The government has announced that legislation will be introduced from 6 April 2015 to ensure that all returns made to shareholders through such schemes will be taxed in the same way as dividends.
Operators of B share schemes will wish to consider next steps including possibly winding up any schemes by 5 April 2015. In particular, certain B share schemes provide for the capital payment to be deferred to a fixed date, so the possibility of bringing forward repurchases or redemptions should be explored.
Investment managers’ disguised fee income
The government will introduce legislation from 6 April 2015 to ensure that sums which arise to investment fund managers for their services are charged to income tax. However, sums linked to performance, such as carried interest, and returns exclusively from investments by partners, such as co- investment arrangements, will not be caught by the new rules.
It is not entirely clear what arrangements will be caught as most robust arrangements are clearly linked to performance.
Interestingly, the government expects this restriction to raise £160m in 2016/17 tapering down to £55m by 2019/20. Is the government predicting investment managers’ income to decrease or for investment managers to find new ways to generate capital receipts?
Good news for trusts
Following the consultation which has been taking place about inheritance tax and trusts, it has been announced that the government will not introduce a single settlement nil rate band. However, new rules (the details of which are not yet available) will be introduced to target the use of multiple trusts and the tax calculations will be simplified.
Measures for savers
In a move clearly advantageous to savers, the Chancellor has announced measures that will make ISAs increasingly attractive as a long term position.

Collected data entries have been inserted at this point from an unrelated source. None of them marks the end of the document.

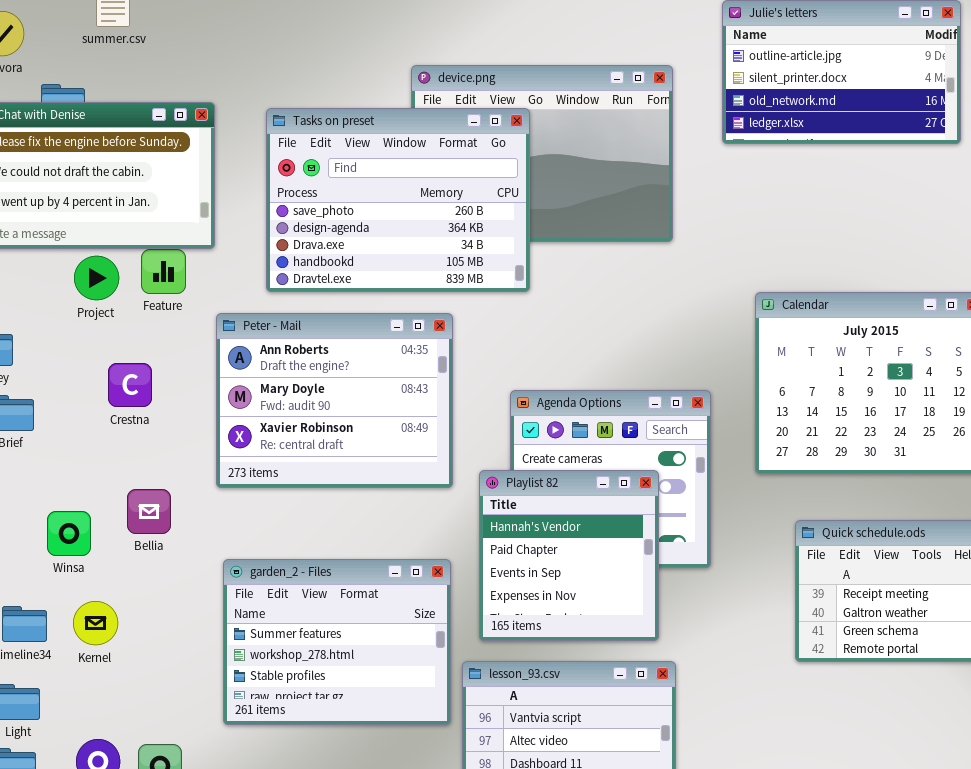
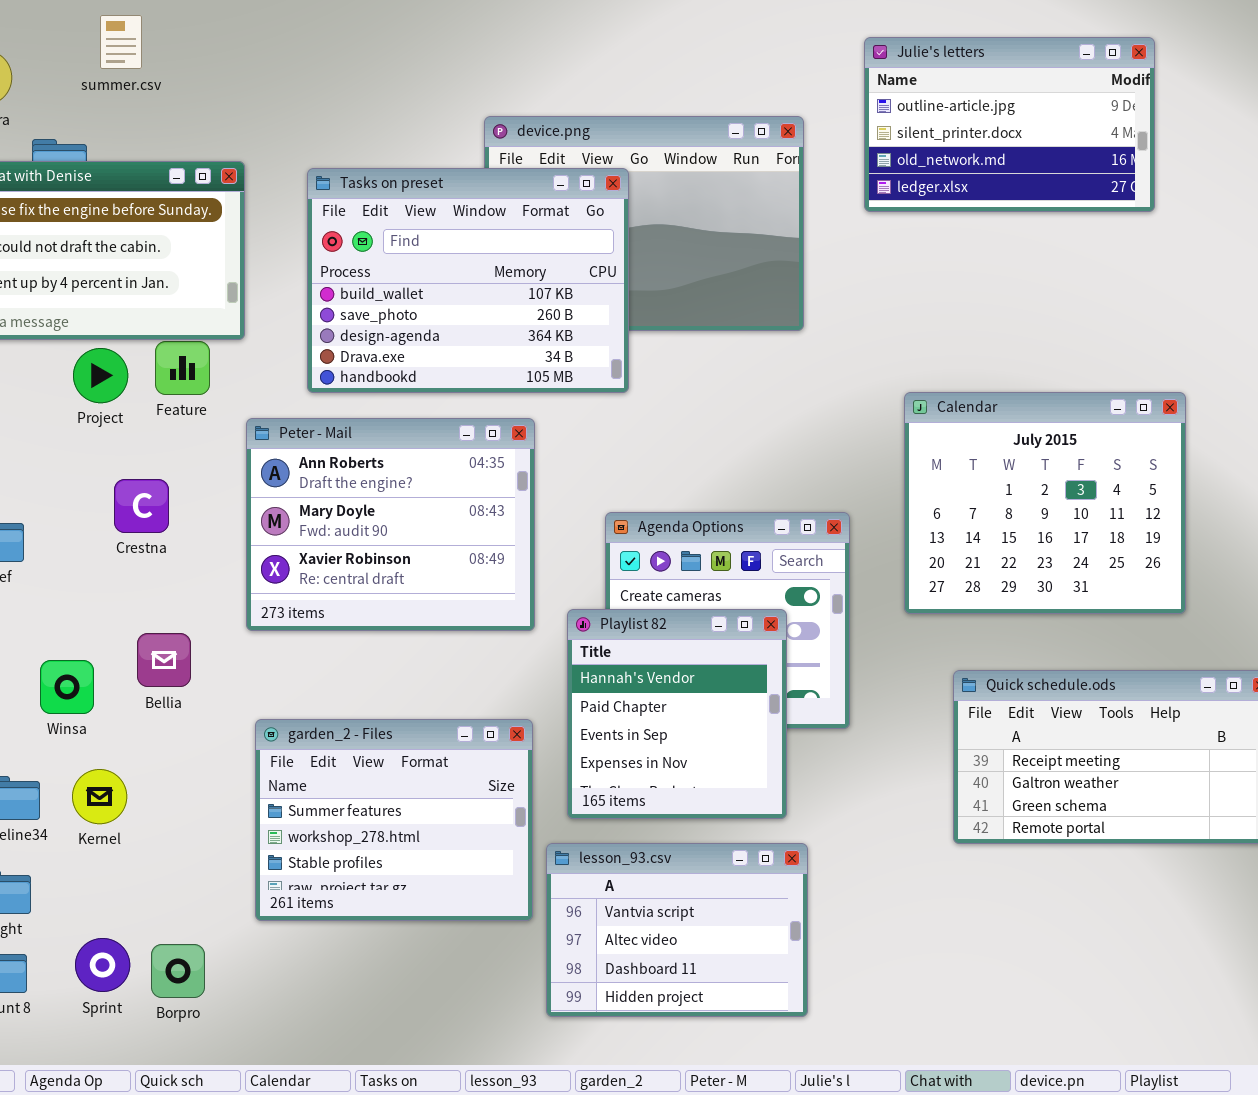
Tasks on preset: [266,108,530,292] -> [307,168,629,393], scrolled up 1 row

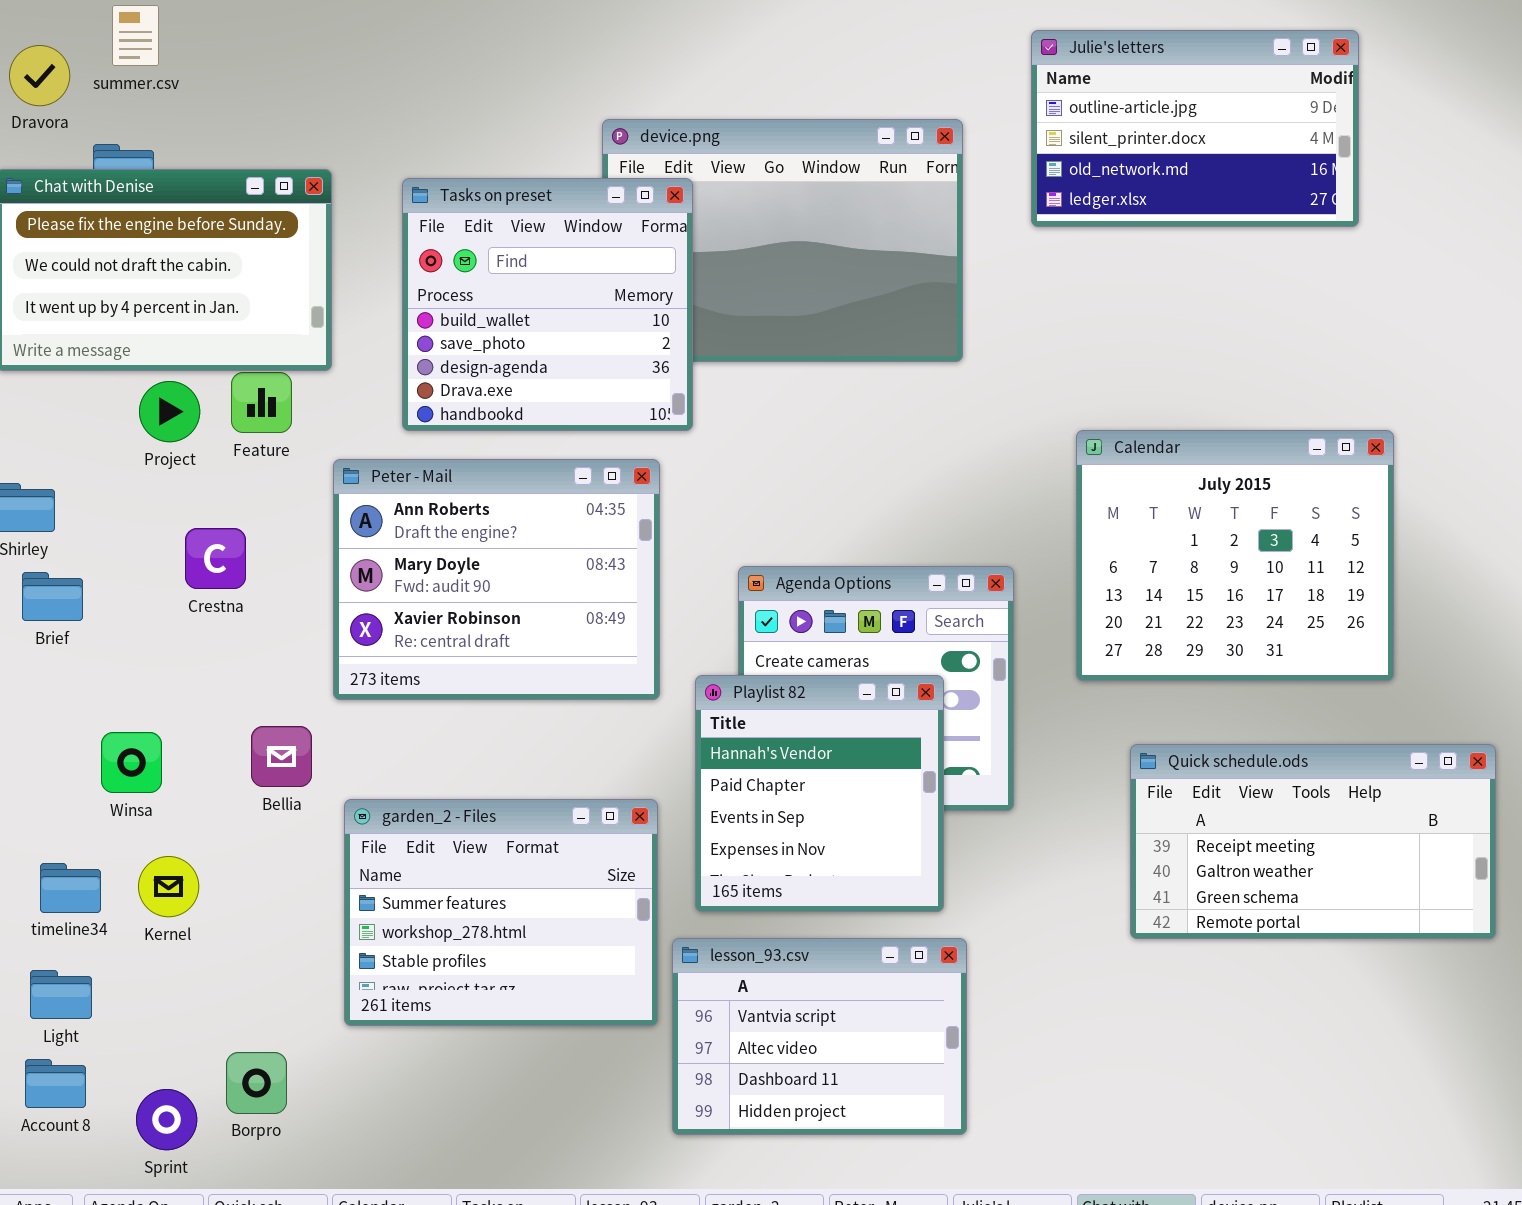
summer.csv: [100,15,142,69] -> [112,5,159,66], moved
Tasks on preset: [307,168,629,393] -> [402,178,693,431], resized
Bellia: [137,633,191,687] -> [251,726,312,787], moved
Sprint: [75,938,130,992] -> [136,1089,197,1150], moved

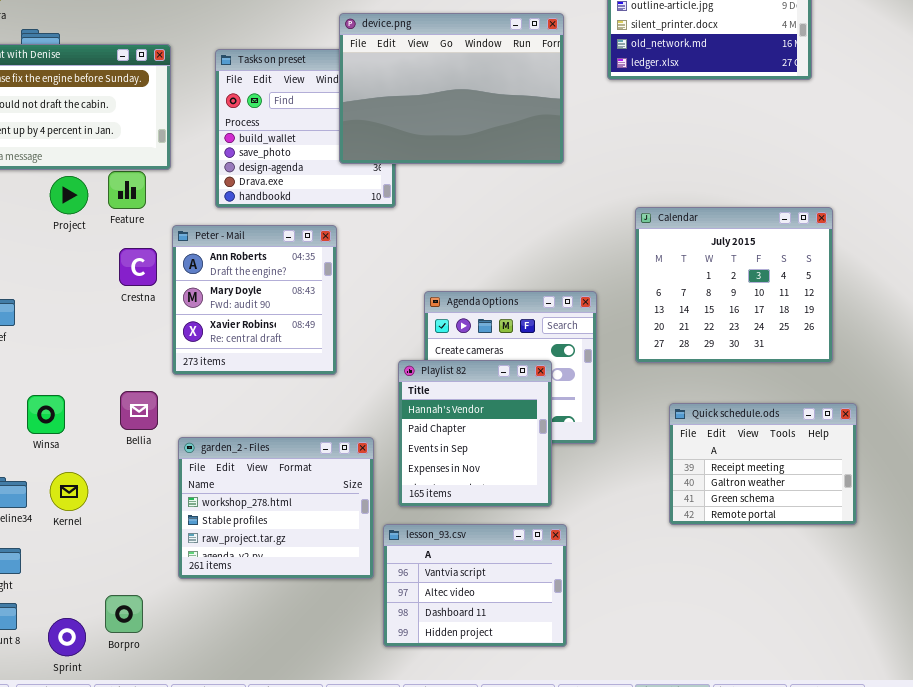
device.png: [602,119,963,362] -> [339,13,564,164], raised
Peter - Mail: [333,459,660,700] -> [172,225,337,375], resized
Crestna: [185,528,246,589] -> [119,248,157,286], moved
Quick schedule.ods: [1130,744,1496,939] -> [669,403,857,525], resized
garden_2 - Files: [344,799,658,1026] -> [178,437,374,579], scrolled down 1 row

Where an ISA saver dies, his or her surviving spouse or civil partner will enjoy an ISA allowance increased to reflect the value of their spouse’s ISA holdings at the date of death thus preserving the tax free status of the spouse’s ISA holdings on an ongoing basis.
The government will increase the ISA, Junior ISA and Child Trust Fund annual subscriptions in line with the Consumer Price Index. The 2015/16 ISA limit will be £15,240 and the Junior ISA and Child Trust Funds will be increased to £4,080.
From April 2015 beneficiaries of individuals who die under the age of 75 with remaining uncrystallised or drawdown defined contribution pension funds, or with joint life or guaranteed term annuity, will be able to receive any future payments from such arrangements tax free where no payments have been made to the beneficiary before 6 April 2015.
The tax rules will also be changed to allow joint life annuities to be paid to any beneficiary. Where the individual was over 75 on death, the beneficiary will pay the marginal rate of income tax or 45% if the funds are taken as a lump sum. Lump sum payments will be charged at the beneficiary’s marginal rate as of 2016/17.
A series of consultations were today announced, including potentially a further restricting on the personal allowance for non-UK residents, a consultation on introducing further deterrents for serial tax avoiders, as well as penalties in cases where the GAAR rule applies.
Measures not being pursued
Having reviewed the position, the treatment of loans to participators of close companies remains unchanged.